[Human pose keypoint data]
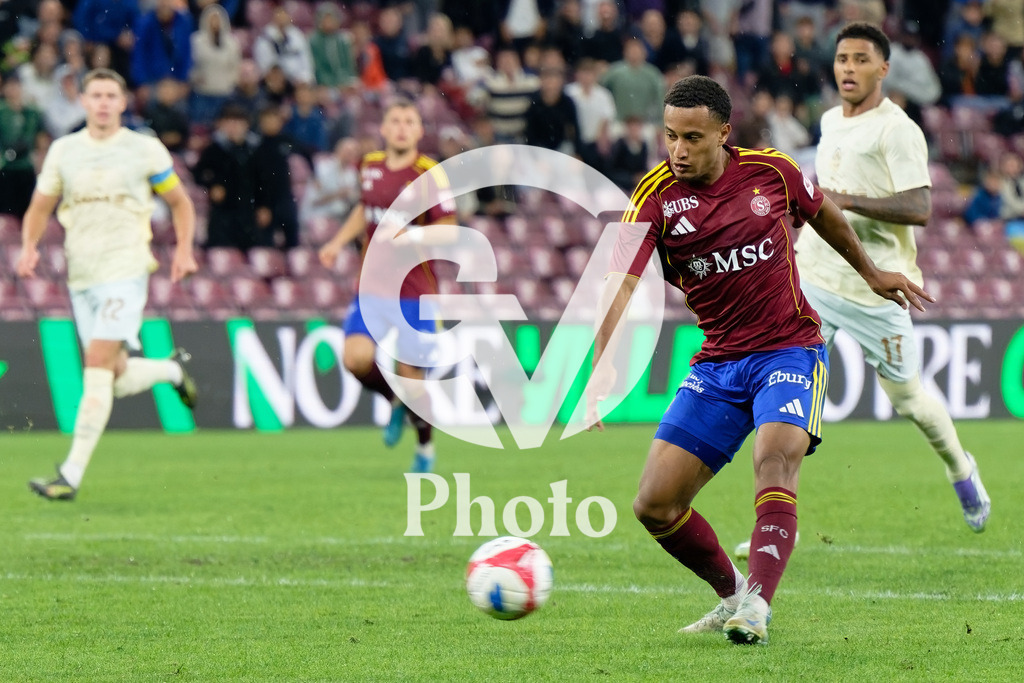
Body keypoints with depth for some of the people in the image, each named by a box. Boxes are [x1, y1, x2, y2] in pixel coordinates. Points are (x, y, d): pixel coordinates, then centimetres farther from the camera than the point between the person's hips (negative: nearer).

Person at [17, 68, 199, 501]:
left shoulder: (146, 150, 2)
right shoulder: (63, 150, 10)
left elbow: (180, 202, 12)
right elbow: (40, 208, 15)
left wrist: (183, 249, -4)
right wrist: (29, 247, -5)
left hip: (125, 271, -4)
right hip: (81, 276, 4)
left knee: (98, 366, -17)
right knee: (118, 379, 6)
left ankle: (72, 475, -20)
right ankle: (172, 370, 40)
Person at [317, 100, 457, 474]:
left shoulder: (430, 175, -10)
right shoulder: (371, 166, 7)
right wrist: (339, 241, 17)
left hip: (414, 289, -4)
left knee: (409, 372, -4)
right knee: (357, 359, -14)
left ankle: (425, 447, 22)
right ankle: (396, 402, 19)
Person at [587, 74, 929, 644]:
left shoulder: (772, 171, -5)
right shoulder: (656, 197, -10)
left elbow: (822, 212, 19)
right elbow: (623, 283, -23)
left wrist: (871, 273, 31)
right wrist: (604, 367, -39)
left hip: (790, 349, -2)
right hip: (717, 363, 2)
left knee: (776, 460, -30)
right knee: (655, 505, -5)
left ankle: (757, 605, -39)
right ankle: (733, 593, 18)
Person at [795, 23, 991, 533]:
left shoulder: (897, 129, -12)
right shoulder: (830, 121, 12)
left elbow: (920, 208, -23)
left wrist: (845, 200, -28)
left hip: (875, 292, -6)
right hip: (813, 279, 6)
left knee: (907, 398, 9)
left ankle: (961, 471, 39)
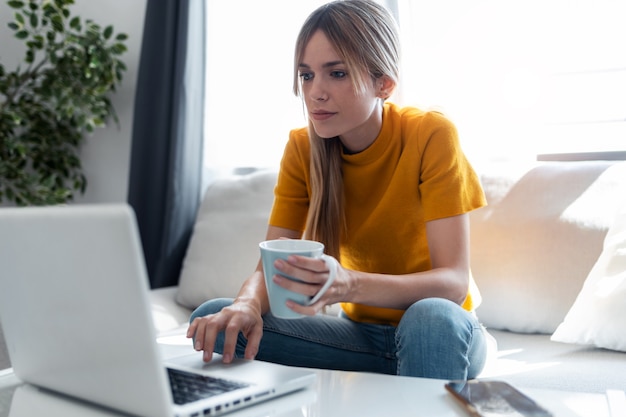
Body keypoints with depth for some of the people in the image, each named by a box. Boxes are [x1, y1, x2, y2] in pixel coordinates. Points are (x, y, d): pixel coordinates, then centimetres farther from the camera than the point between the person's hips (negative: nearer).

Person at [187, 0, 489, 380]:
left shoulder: (432, 135, -18)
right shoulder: (302, 148, -6)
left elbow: (454, 282, -24)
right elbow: (270, 267, -9)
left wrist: (350, 285, -42)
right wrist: (248, 304, -34)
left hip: (439, 333, -3)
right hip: (362, 331, 4)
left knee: (432, 318, -39)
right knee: (214, 322, -15)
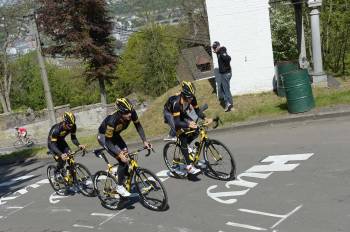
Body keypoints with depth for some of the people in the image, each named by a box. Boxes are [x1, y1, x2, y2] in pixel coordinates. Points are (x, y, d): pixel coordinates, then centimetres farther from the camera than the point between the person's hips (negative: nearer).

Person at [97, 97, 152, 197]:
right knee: (123, 160, -17)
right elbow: (108, 141, -33)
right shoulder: (112, 120, -41)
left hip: (115, 135, 7)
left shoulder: (132, 113, -27)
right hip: (104, 137, -6)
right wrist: (119, 154, -42)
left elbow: (138, 126, -9)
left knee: (126, 156, -3)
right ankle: (120, 186, -3)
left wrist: (145, 141, -18)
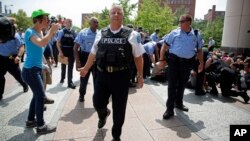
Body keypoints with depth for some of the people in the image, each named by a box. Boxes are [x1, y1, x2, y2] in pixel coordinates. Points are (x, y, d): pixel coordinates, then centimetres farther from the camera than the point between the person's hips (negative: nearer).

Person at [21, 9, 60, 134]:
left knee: (37, 95, 16)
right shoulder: (30, 32, -17)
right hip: (30, 70, -9)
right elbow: (41, 43, -36)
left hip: (37, 68, 9)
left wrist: (52, 32, 5)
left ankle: (31, 120, 30)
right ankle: (41, 126, 6)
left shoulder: (40, 32, 8)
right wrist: (51, 31, -23)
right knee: (41, 96, -5)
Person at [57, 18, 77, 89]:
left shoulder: (73, 32, 5)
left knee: (70, 67, 0)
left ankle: (70, 82, 5)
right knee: (63, 66, 16)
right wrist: (60, 52, -17)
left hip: (71, 51, 2)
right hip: (64, 51, -1)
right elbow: (58, 42, -8)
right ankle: (62, 78, 40)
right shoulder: (61, 31, -4)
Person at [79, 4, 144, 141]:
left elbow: (138, 57, 2)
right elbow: (93, 53, 17)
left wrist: (140, 75, 1)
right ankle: (104, 114, 52)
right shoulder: (101, 33, 7)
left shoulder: (131, 35, -1)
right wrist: (86, 68, 24)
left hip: (121, 75, -2)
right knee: (97, 103, 12)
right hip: (102, 74, 2)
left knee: (119, 108, 10)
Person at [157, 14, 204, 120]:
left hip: (188, 62, 3)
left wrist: (201, 63, 9)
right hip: (174, 60, -3)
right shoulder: (175, 33, -2)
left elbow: (199, 50, 13)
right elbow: (165, 46, -2)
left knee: (182, 84, 17)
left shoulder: (196, 35, 5)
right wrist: (161, 60, -7)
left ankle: (179, 103, 38)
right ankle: (170, 109, 5)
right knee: (172, 84, -3)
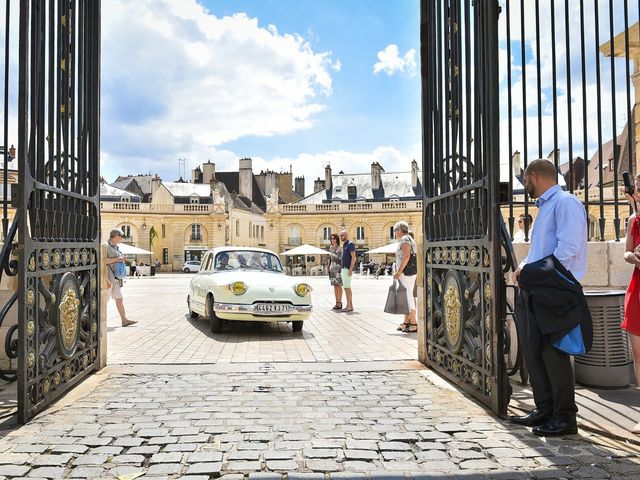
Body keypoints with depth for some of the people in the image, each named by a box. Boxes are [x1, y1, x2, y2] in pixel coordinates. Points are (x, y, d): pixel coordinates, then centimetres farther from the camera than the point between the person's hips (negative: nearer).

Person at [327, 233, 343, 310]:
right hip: (332, 268, 6)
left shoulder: (340, 248, -7)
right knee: (335, 286, 7)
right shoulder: (331, 247, 13)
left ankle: (340, 303, -2)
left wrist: (342, 268, -16)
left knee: (339, 286, -5)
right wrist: (328, 266, 11)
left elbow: (342, 259, -9)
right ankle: (337, 303, 11)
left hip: (338, 268, -6)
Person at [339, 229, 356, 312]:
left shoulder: (350, 244, -9)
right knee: (347, 288, 9)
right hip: (343, 269, 9)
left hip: (348, 269, -9)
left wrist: (350, 269, -23)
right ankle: (350, 306, 11)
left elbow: (353, 257, -16)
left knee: (347, 287, -10)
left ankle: (349, 306, -8)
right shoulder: (344, 245, 18)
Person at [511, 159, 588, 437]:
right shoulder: (544, 207, 20)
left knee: (553, 353, -5)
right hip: (534, 290, 10)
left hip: (554, 289, -10)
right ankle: (544, 410, 21)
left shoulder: (565, 203, -10)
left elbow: (567, 249, -21)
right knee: (533, 351, 11)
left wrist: (537, 272, -16)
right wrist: (524, 267, 6)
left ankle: (565, 418, 6)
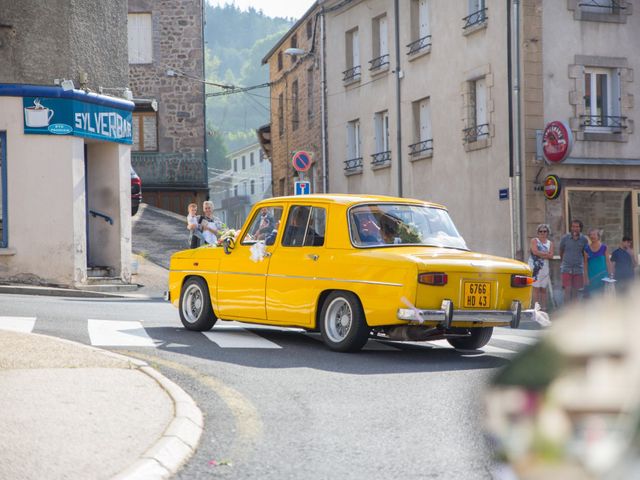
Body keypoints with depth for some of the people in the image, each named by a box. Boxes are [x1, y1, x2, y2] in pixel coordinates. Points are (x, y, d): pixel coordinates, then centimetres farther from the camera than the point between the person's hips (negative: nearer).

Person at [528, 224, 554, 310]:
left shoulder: (550, 243, 13)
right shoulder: (534, 241, 3)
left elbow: (551, 256, 0)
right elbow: (535, 251, -13)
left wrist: (540, 254, -9)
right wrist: (546, 253, -5)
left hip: (545, 268, 4)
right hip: (535, 267, -4)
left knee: (543, 289, 5)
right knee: (536, 288, -7)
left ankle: (544, 307, 7)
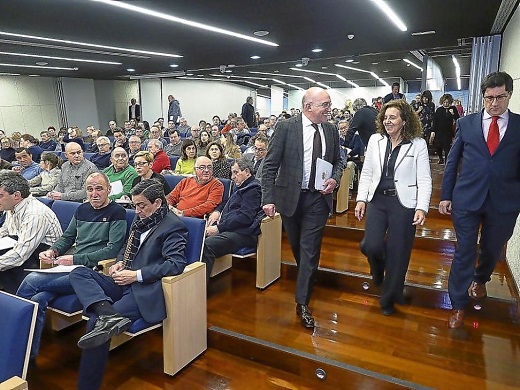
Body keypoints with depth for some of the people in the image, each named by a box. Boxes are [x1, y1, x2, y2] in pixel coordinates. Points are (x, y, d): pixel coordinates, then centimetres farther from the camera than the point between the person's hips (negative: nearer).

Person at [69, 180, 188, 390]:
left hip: (145, 290, -9)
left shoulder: (173, 226, -8)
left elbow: (176, 264, -19)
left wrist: (136, 275, -19)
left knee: (96, 321, -24)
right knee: (78, 273, -8)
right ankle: (109, 315, -31)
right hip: (125, 283, 9)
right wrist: (120, 262, 5)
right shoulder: (141, 219, 16)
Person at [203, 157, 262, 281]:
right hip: (229, 229, 9)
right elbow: (228, 203, 40)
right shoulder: (240, 187, 25)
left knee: (207, 244, -31)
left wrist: (219, 228, -17)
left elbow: (245, 217, -16)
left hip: (243, 234, -9)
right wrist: (218, 210, 17)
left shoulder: (253, 189, -6)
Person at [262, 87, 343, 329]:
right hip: (290, 196, -1)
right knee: (297, 247, 15)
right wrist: (268, 198, -17)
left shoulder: (331, 130, 2)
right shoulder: (286, 127, -9)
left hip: (318, 199, 2)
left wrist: (335, 179, -8)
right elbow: (270, 165, -10)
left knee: (310, 249, 0)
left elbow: (337, 162, 14)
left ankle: (302, 302, 9)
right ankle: (305, 279, 43)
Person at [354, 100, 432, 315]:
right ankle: (378, 269, 28)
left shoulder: (418, 144, -3)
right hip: (377, 200, 3)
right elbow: (366, 173, 8)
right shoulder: (375, 140, 6)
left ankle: (389, 298, 26)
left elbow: (424, 180, -4)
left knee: (397, 253, 4)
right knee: (371, 246, -11)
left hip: (403, 203, -2)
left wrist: (422, 208, -14)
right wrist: (361, 199, 0)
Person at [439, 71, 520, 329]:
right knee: (464, 252, 3)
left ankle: (480, 279, 50)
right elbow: (452, 161, 5)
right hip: (467, 199, -1)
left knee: (492, 249, 19)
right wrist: (445, 196, 3)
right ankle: (458, 305, 17)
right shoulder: (466, 123, 3)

About this task:
Going back over the entries above, copy word for word every line from the one that has "left shoulder: (897, 129, -12)" on through the one that has "left ankle: (961, 471, 39)".

Answer to this problem:
left shoulder: (897, 129, -12)
right shoulder: (830, 121, 12)
left elbow: (920, 208, -23)
left wrist: (845, 200, -28)
left hip: (875, 292, -6)
right hip: (813, 279, 6)
left knee: (907, 398, 9)
left ankle: (961, 471, 39)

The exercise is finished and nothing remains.